At evoJets we interact with a lot of executive assistants and have some in our rolodex that go back over a decade.

These professional Swiss Army knives are some of our most valued clients, with their organization and attention to detail making the sales process smoother for all.

Here are some things to keep in mind when dealing with Executive Assistants that will help you win and retain their business:

1. Give the Assistant Some Assistance

A few years ago I had a client that booked a lot of business with me in a three-month span or so. He was an assistant to a noteworthy tech CEO. One day the EA mentioned he needed to gather updated paperwork on the CEO's dog, since their next flight was international and they had to provide some documentation in order to schedule.

Without hesitating, I offered to call the vet myself and take care of that mundane task for him. He was blown away. Simply by removing a 10-minute headache from his plate, I became an immediate asset and showed that I wasn't purely interested in getting the contracts signed.

Three months later the CEO bought his own plane (a big one) and I haven't heard from the EA since, but I won his business and two referrals in the meantime!

2. Streamline the Process

Take a step back from your overall sales cycle and look for ways you can field, service and close the business more efficiently--both for you and your clients.
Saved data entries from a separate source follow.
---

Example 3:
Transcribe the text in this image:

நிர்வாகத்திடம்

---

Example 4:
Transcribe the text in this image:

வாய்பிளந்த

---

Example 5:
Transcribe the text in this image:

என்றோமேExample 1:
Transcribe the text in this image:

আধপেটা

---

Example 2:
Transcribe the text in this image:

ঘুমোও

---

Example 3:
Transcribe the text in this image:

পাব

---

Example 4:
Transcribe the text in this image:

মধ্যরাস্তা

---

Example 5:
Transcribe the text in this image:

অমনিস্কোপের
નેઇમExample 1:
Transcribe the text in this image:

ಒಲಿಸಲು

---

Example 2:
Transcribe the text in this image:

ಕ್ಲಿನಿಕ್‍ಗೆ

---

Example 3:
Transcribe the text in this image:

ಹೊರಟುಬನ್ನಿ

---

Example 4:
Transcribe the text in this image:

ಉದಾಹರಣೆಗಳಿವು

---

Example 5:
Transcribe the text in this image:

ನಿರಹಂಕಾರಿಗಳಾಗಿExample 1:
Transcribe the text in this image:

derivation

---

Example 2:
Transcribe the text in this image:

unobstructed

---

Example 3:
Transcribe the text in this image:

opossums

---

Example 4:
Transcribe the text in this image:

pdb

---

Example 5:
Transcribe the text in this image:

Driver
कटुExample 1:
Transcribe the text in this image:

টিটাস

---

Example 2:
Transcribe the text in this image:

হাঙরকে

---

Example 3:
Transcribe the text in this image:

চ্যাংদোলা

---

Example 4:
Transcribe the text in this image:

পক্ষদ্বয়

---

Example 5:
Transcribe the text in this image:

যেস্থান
There is nothing your EA customers will appreciate more than a smooth, reliable and predictable process when exploring your product or service. If they can't depend on you and your process, they'll depend on someone else--guaranteed.
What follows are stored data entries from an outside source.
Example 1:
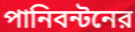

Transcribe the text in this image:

পানিবন্টনের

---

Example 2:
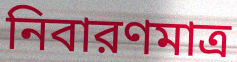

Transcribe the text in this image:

নিবারণমাত্র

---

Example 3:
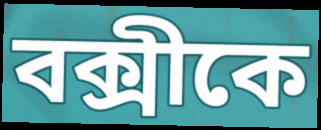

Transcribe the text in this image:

বক্সীকে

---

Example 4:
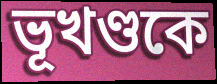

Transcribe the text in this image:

ভূখণ্ডকে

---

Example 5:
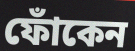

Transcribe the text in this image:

ফোঁকেন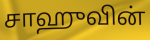
சாஹுவின்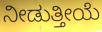
ನೀಡುತ್ತೀಯೆ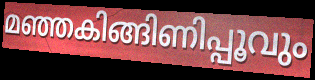
മഞ്ഞകിങ്ങിണിപ്പൂവും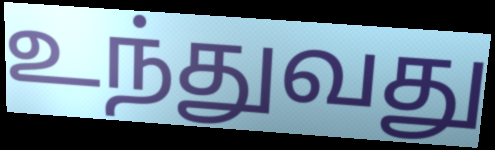
உந்துவதுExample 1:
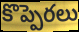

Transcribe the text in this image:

కొప్పెరలు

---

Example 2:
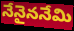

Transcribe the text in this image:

నేనైననేమి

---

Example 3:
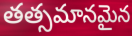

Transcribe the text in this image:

తత్సమానమైన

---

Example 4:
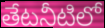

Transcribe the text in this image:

తేటనీటిలో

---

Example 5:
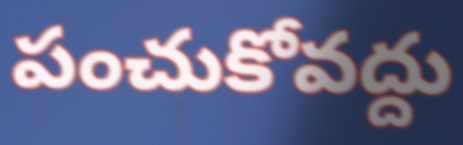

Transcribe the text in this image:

పంచుకోవద్దు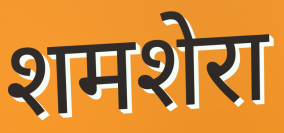
शमशेराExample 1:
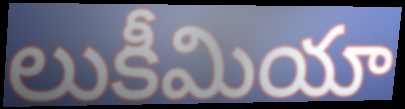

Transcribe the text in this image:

లుకీమియా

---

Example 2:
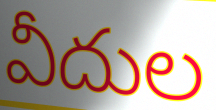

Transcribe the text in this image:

వీదుల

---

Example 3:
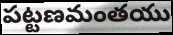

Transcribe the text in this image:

పట్టణమంతయు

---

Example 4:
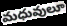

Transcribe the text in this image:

మధువులూ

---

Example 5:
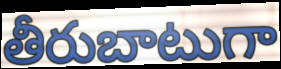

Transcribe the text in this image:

తీరుబాటుగాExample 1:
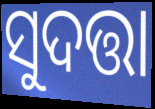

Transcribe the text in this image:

ସୁଦତ୍ତା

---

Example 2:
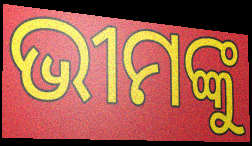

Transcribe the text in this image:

ଭୀମଙ୍କୁ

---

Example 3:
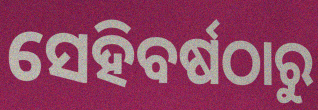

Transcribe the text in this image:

ସେହିବର୍ଷଠାରୁ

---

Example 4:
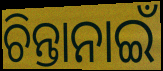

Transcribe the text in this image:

ଚିନ୍ତାନାଇଁ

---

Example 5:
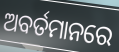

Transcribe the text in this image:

ଅବର୍ତମାନରେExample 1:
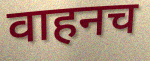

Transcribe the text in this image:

वाहनच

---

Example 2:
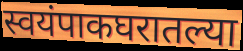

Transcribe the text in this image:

स्वयंपाकघरातल्या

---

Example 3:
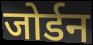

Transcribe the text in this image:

जोर्डन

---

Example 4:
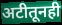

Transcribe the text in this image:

अटीतूनही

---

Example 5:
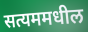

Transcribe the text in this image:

सत्यममधीलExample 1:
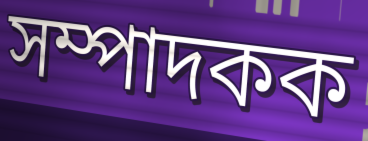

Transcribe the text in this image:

সম্পাদকক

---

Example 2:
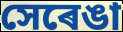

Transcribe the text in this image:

সেৰেঙা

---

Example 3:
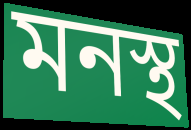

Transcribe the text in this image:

If you had 10 minutes to solve a problem and two different solutions available that offer the same service, what would you do? Probably go for the one that gets the job done in the fastest, most reliable way, right?

Do you have a dedicated sales contact, web portal or phone number for your EA clients to call? Any of those avenues are likely to win the business and prevent attrition over a generic 800-number or similarly impersonal, lengthy inbound sales process.
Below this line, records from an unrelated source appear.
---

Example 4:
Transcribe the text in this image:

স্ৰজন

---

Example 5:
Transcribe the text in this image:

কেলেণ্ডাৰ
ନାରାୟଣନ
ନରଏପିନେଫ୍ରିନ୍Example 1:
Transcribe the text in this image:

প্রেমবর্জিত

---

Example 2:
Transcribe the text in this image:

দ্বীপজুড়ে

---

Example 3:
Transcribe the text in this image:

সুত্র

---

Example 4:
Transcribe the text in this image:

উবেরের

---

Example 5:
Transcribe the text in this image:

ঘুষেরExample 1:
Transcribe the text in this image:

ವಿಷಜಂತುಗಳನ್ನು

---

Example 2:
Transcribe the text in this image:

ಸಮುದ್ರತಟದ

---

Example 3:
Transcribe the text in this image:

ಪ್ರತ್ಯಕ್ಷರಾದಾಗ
3. Offer Solutions, not Problems

This general concept is neither groundbreaking nor original, but it's especially important when dealing with busy executive assistants.

EA's are constantly being pulled in different directions, asked to handle anything from event-planning complex events to generating financial reports and everything in between. The average day for these super-humans usually consists of solving problem after problem--don't create more for them!

Did your EA contact you about a particular item or offering that is no longer available? Don't say, 'Sorry, we're all out'. Instead tell them, 'We don't carry that item any longer but here is a newer, upgraded version that addresses the same need.' Try to respond to the initial inquiry with an immediate solution or recommendation, not a further delay or open-ended reply.

Be a source of solutions at all times and your EA clients will respect you--and your business--as a valued resource.